If you’re a camper, chances are you have camped in the rain. In fact, many campers believe rain is just part of the adventure. But in 2010, this adventure turned deadly as a flash flood swept through Albert Pike Campground in Arkansas. Twenty people lost their lives. Over 200 campers rushed to safety. The Little Missouri west of Caddo Gap stood at 3 feet on that Thursday night and by the next morning had risen to over 23 feet. The flash flood occurred in the middle of the night, while the campers were sleeping.
The tragedy at Albert’s Pike opened our eyes to the dangers of flash floods while camping. As we move forward, we must find better ways to prepare ourselves for the possiblity of a flash flood.
What steps can you take to protect your family from a flash flood while camping?
Before You Leave Your House:
- Watch the weather forecast several days before your camping trip and immediately before your trip. If a flood watch is in effect or heavy rains/severe thunderstorms are predicted, post-pone your trip a couple days.
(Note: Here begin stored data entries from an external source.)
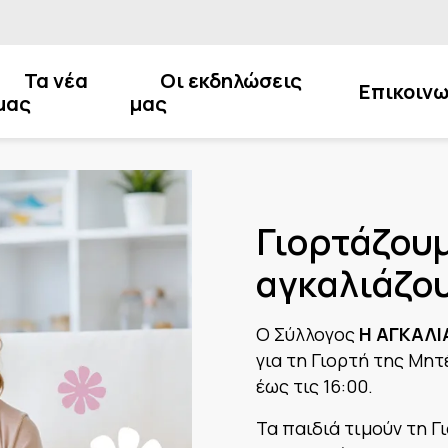
Τα νέα
Οι εκδηλώσεις
Επικοινω
μας
μας
Γιορτάζουμ
αγκαλιάζου
Ο Σύλλογος
Η ΑΓΚΑΛΙ
για τη Γιορτή της Μητ
έως τις 16:00.
Τα παιδιά τιμούν τη Γ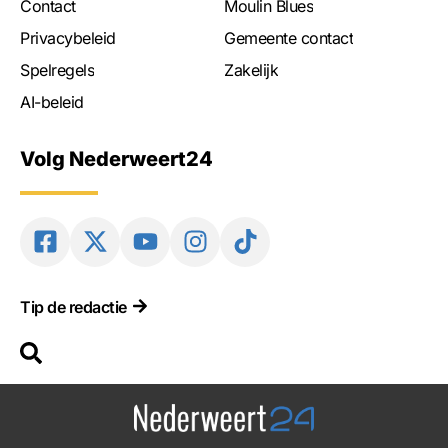
Contact
Moulin Blues
Privacybeleid
Gemeente contact
Spelregels
Zakelijk
AI-beleid
Volg Nederweert24
Tip de redactie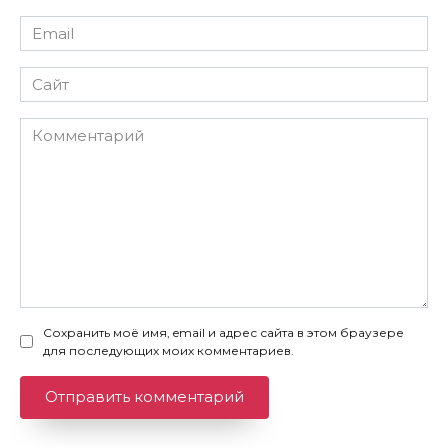
Email
*
Сайт
Комментарий
Сохранить моё имя, email и адрес сайта в этом браузере
для последующих моих комментариев.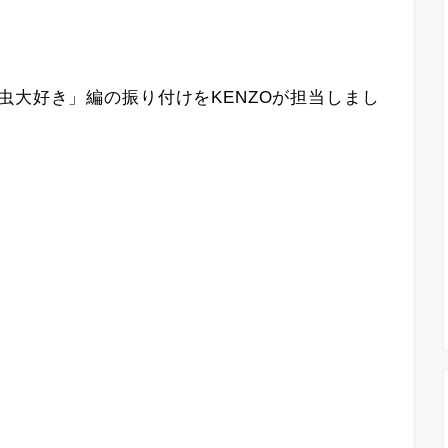
虫大好き」編の振り付けをKENZOが担当しまし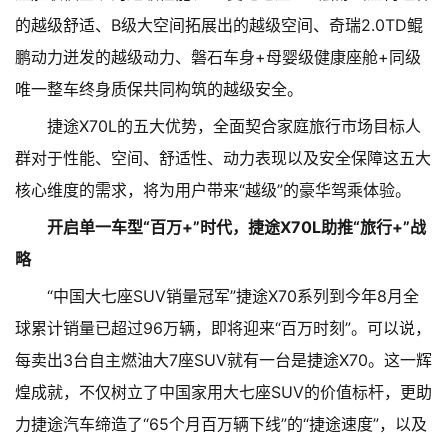
的越级舒适、B级大空间拓展出的越级空间、奇瑞2.0TD鲲
鹏动力迸发的越级动力、磐石车身+母婴级健康座舱+同级
唯一整车终身质保共同构筑的越级安全。
捷途X70L的五大优势，全面契合家庭旅行市场目标人
群对于性能、空间、舒适性、动力表现以及安全保障这五大
核心维度的需求，将为用户带来“越级”的豪华驾乘体验。
开启单一车型“百万+”时代，捷途X70L助推“旅行+”战
略
“中国大七座SUV销量冠军”捷途X70系列到今年8月全
球累计销量已超过96万辆，即将迎来“百万时刻”。可以说，
每卖出3台自主燃油大7座SUV就有一台是捷途X70。这一辉
煌成就，不仅树立了中国家用大七座SUV的价值标杆，更助
力捷途汽车缔造了“65个月百万辆下线”的“捷途速度”，以及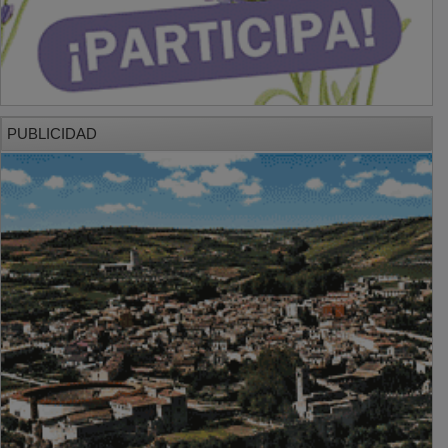
PUBLICIDAD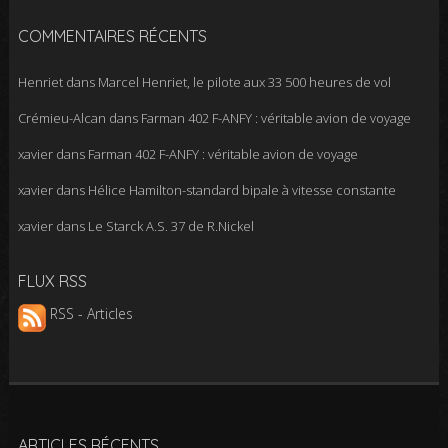
COMMENTAIRES RÉCENTS
Henriet
dans
Marcel Henriet, le pilote aux 33 500 heures de vol
Crémieu-Alcan
dans
Farman 402 F-ANFY : véritable avion de voyage
xavier
dans
Farman 402 F-ANFY : véritable avion de voyage
xavier
dans
Hélice Hamilton-standard bipale à vitesse constante
xavier
dans
Le Starck A.S. 37 de R.Nickel
FLUX RSS
RSS - Articles
ARTICLES RÉCENTS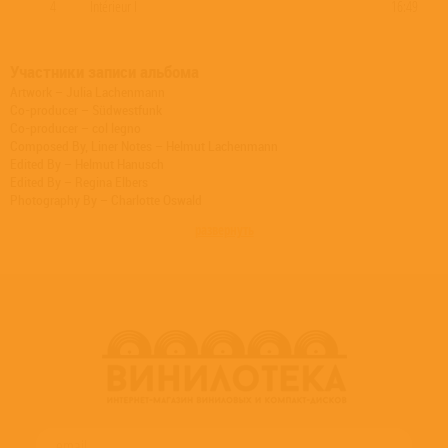
4
Intérieur I
16:49
Участники записи альбома
Artwork – Julia Lachenmann
Co-producer – Südwestfunk
Co-producer – col legno
Composed By, Liner Notes – Helmut Lachenmann
Edited By – Helmut Hanusch
Edited By – Regina Elbers
Photography By – Charlotte Oswald
Producer – Wulf Weinmann
развернуть
Recording Supervisor – Helmut Hanusch
Recording Supervisor – Wolfgang Wtorczyk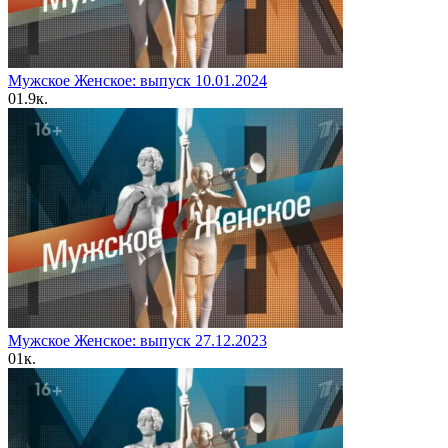
Мужское Женское: выпуск 10.01.2024
0
1.9к.
Мужское Женское: выпуск 27.12.2023
0
1к.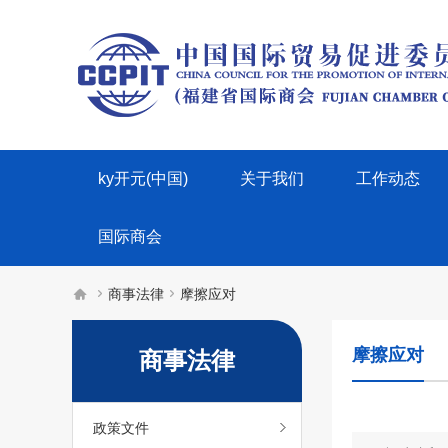
ky开元(中国)
关于我们
工作动态
国际商会



商事法律
摩擦应对
摩擦应对
商事法律
政策文件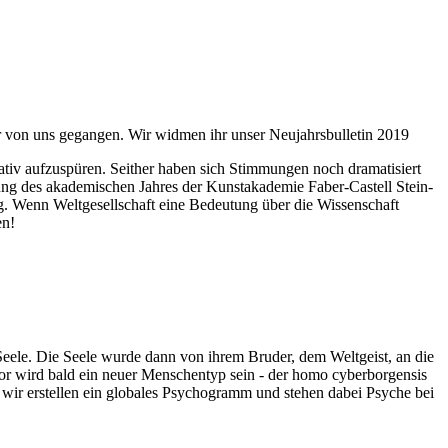
ahr von uns gegangen. Wir widmen ihr unser Neujahrsbulletin 2019
itativ aufzuspüren. Seither haben sich Stimmungen noch dramatisiert
fnung des akademischen Jahres der Kunstakademie Faber-Castell Stein-
g. Wenn Weltgesellschaft eine Bedeutung über die Wissenschaft
en!
 Seele. Die Seele wurde dann von ihrem Bruder, dem Weltgeist, an die
or wird bald ein neuer Menschentyp sein - der homo cyberborgensis
wir erstellen ein globales Psychogramm und stehen dabei Psyche bei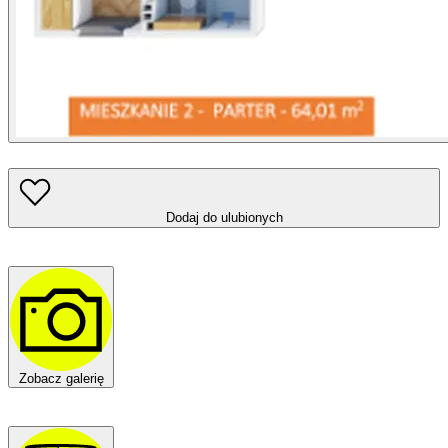
Dodaj do ulubionych
Zobacz galerię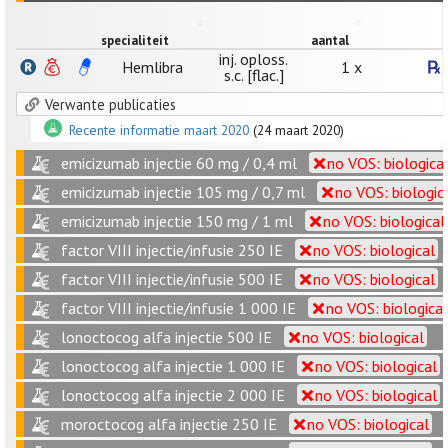
specialiteit
aantal
inj. oploss.
Hemlibra
1 x
s.c. [flac.]
Verwante publicaties
Recente informatie maart 2020
(24 maart 2020)
emicizumab injectie 60 mg / 0,4 ml
no VOS: biologica
emicizumab injectie 105 mg / 0,7 ml
no VOS: biologic
emicizumab injectie 150 mg / 1 ml
no VOS: biological
factor VIII injectie/infusie 250 IE
no VOS: biological
factor VIII injectie/infusie 500 IE
no VOS: biological
factor VIII injectie/infusie 1 000 IE
no VOS: biological
lonoctocog alfa injectie 500 IE
no VOS: biological
lonoctocog alfa injectie 1 000 IE
no VOS: biological
lonoctocog alfa injectie 2 000 IE
no VOS: biological
moroctocog alfa injectie 250 IE
no VOS: biological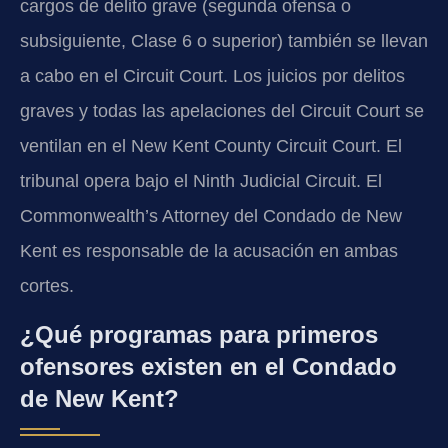
cargos de delito grave (segunda ofensa o
subsiguiente, Clase 6 o superior) también se llevan
a cabo en el Circuit Court. Los juicios por delitos
graves y todas las apelaciones del Circuit Court se
ventilan en el New Kent County Circuit Court. El
tribunal opera bajo el Ninth Judicial Circuit. El
Commonwealth’s Attorney del Condado de New
Kent es responsable de la acusación en ambas
cortes.
¿Qué programas para primeros
ofensores existen en el Condado
de New Kent?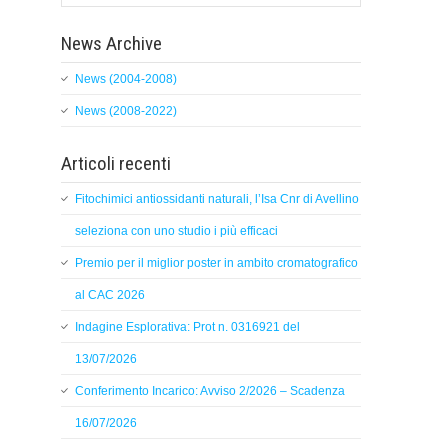
News Archive
News (2004-2008)
News (2008-2022)
Articoli recenti
Fitochimici antiossidanti naturali, l’Isa Cnr di Avellino
seleziona con uno studio i più efficaci
Premio per il miglior poster in ambito cromatografico
al CAC 2026
Indagine Esplorativa: Prot n. 0316921 del
13/07/2026
Conferimento Incarico: Avviso 2/2026 – Scadenza
16/07/2026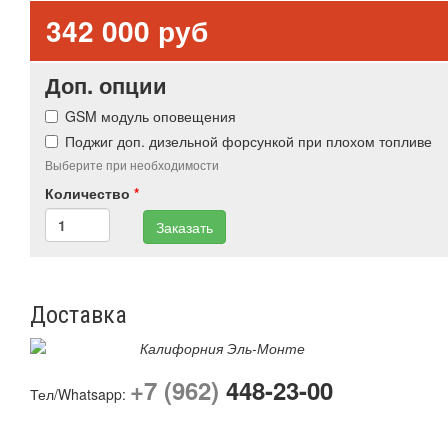
342 000 руб
Доп. опции
GSM модуль оповещения
Поджиг доп. дизельной форсункой при плохом топливе
Выберите при необходимости
Количество
*
Заказать
Доставка
Калифорния Эль-Монте
+7 (962)
448-23-00
Тел/Whatsapp: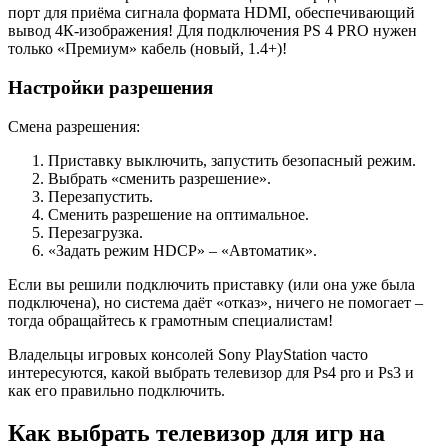
порт для приёма сигнала формата HDMI, обеспечивающий
вывод 4К-изображения! Для подключения PS 4 PRO нужен
только «Премиум» кабель (новый, 1.4+)!
Настройки разрешения
Смена разрешения:
Приставку выключить, запустить безопасный режим.
Выбрать «сменить разрешение».
Перезапустить.
Сменить разрешение на оптимальное.
Перезагрузка.
«Задать режим HDCP» – «Автоматик».
Если вы решили подключить приставку (или она уже была
подключена), но система даёт «отказ», ничего не помогает –
тогда обращайтесь к грамотным специалистам!
Владельцы игровых консолей Sony PlayStation часто
интересуются, какой выбрать телевизор для Ps4 pro и Ps3 и
как его правильно подключить.
Как выбрать телевизор для игр на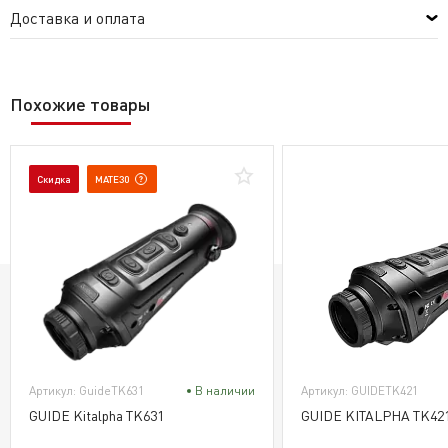
Доставка и оплата
Похожие товары
Скидка
MATE30
Артикул: GuideTK631
В наличии
Артикул: GUIDETK421
GUIDE Kitalpha TK631
GUIDE KITALPHA TK42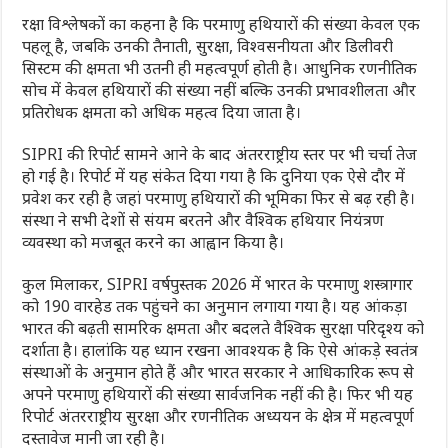
रक्षा विश्लेषकों का कहना है कि परमाणु हथियारों की संख्या केवल एक
पहलू है, जबकि उनकी तैनाती, सुरक्षा, विश्वसनीयता और डिलीवरी
सिस्टम की क्षमता भी उतनी ही महत्वपूर्ण होती है। आधुनिक रणनीतिक
सोच में केवल हथियारों की संख्या नहीं बल्कि उनकी प्रभावशीलता और
प्रतिरोधक क्षमता को अधिक महत्व दिया जाता है।
SIPRI की रिपोर्ट सामने आने के बाद अंतरराष्ट्रीय स्तर पर भी चर्चा तेज
हो गई है। रिपोर्ट में यह संकेत दिया गया है कि दुनिया एक ऐसे दौर में
प्रवेश कर रही है जहां परमाणु हथियारों की भूमिका फिर से बढ़ रही है।
संस्था ने सभी देशों से संयम बरतने और वैश्विक हथियार नियंत्रण
व्यवस्था को मजबूत करने का आह्वान किया है।
कुल मिलाकर, SIPRI वर्षपुस्तक 2026 में भारत के परमाणु शस्त्रागार
को 190 वारहेड तक पहुंचने का अनुमान लगाया गया है। यह आंकड़ा
भारत की बढ़ती सामरिक क्षमता और बदलते वैश्विक सुरक्षा परिदृश्य को
दर्शाता है। हालांकि यह ध्यान रखना आवश्यक है कि ऐसे आंकड़े स्वतंत्र
संस्थाओं के अनुमान होते हैं और भारत सरकार ने आधिकारिक रूप से
अपने परमाणु हथियारों की संख्या सार्वजनिक नहीं की है। फिर भी यह
रिपोर्ट अंतरराष्ट्रीय सुरक्षा और रणनीतिक अध्ययन के क्षेत्र में महत्वपूर्ण
दस्तावेज मानी जा रही है।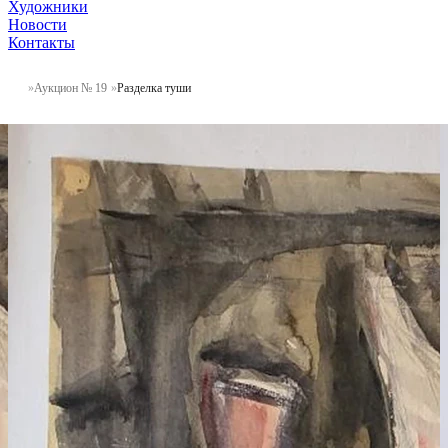
Художники
Новости
Контакты
Аукцион № 19
Разделка туши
- Call the campgrounds. Ask about the campgrounds flooding history. Also, ask if they have cell phone reception (Cell Reception is a website that allows you to look up cell phone reception for certain areas ) and a radio tower nearby. You want to make sure that your weather radio will be able to pick up a signal.
- Find out the names of surrounding towns and counties. You will be able to use these as reference points when listening to the weather radio.
- Know the nearest hospital, urgent care and fire department.
- Remember to pack a battery-powered weather radio. Set the stations when you arrive at camp so you can monitor the weather.
- Make sure you have a full tank of gas.
At The Campgrounds:
- Choose a campsite on higher ground. Avoid camping in drainage areas such as by creeks, rivers or in narrow cannons.
- Have an Evacution Plan. Flood waters rise very quickly. Do not delay or try to pack everything back up. Just a 5 to 10 minute delay can be the difference between whether you are able to get to safety or not.
- When evacuating, do not drive across flooded roads or bridges. It is unsafe and you could be swept away in the water. If your car stalls in water, abandon the car and move quickly to higher ground.
My first camping memory is from Caddo Gap. I camped there as a little girl with my parents and maternal grandparents. We camped in a cabin and fished in the river.
I also have family and friends in Arkansas, Texas and Louisiana, which is where the majority of campers at Albert’s Pike lived. This tragedy hit way too close to home for me. This could have been my friends or family. And, I know that no matter how much you prepare, natural disasters can and will occur.
These are tips for camping preparation. I cannot guarantee that these tips will save your life in a natural disaster.
But, due to the events at Albert’s Pike, we must diligently try to find better ways to prepare and protect our families while camping. We owe that much to the campers who lost their lives in Arkansas. If you have suggestions, please leave them below. We can all learn from each other.
This post is dedicated to the families who lost loved ones at Albert’s Pike. My heart and prayers go out to you.